What is required> Retype the stored data below line for line, with nothing changed.

(Stored data)
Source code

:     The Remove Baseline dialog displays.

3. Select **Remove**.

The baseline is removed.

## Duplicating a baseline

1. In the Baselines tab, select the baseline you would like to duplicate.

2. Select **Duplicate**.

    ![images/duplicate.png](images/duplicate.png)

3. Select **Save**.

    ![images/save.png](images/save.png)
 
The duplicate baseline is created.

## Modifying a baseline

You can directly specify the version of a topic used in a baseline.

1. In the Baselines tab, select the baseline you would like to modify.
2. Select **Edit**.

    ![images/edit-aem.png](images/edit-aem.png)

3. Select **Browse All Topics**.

Reply>
Source code

:     The Remove Baseline dialog displays.

3. Select **Remove**.

The baseline is removed.

## Duplicating a baseline

1. In the Baselines tab, select the baseline you would like to duplicate.

2. Select **Duplicate**.

    ![images/duplicate.png](images/duplicate.png)

3. Select **Save**.

    ![images/save.png](images/save.png)
 
The duplicate baseline is created.

## Modifying a baseline

You can directly specify the version of a topic used in a baseline.

1. In the Baselines tab, select the baseline you would like to modify.
2. Select **Edit**.

    ![images/edit-aem.png](images/edit-aem.png)

3. Select **Browse All Topics**.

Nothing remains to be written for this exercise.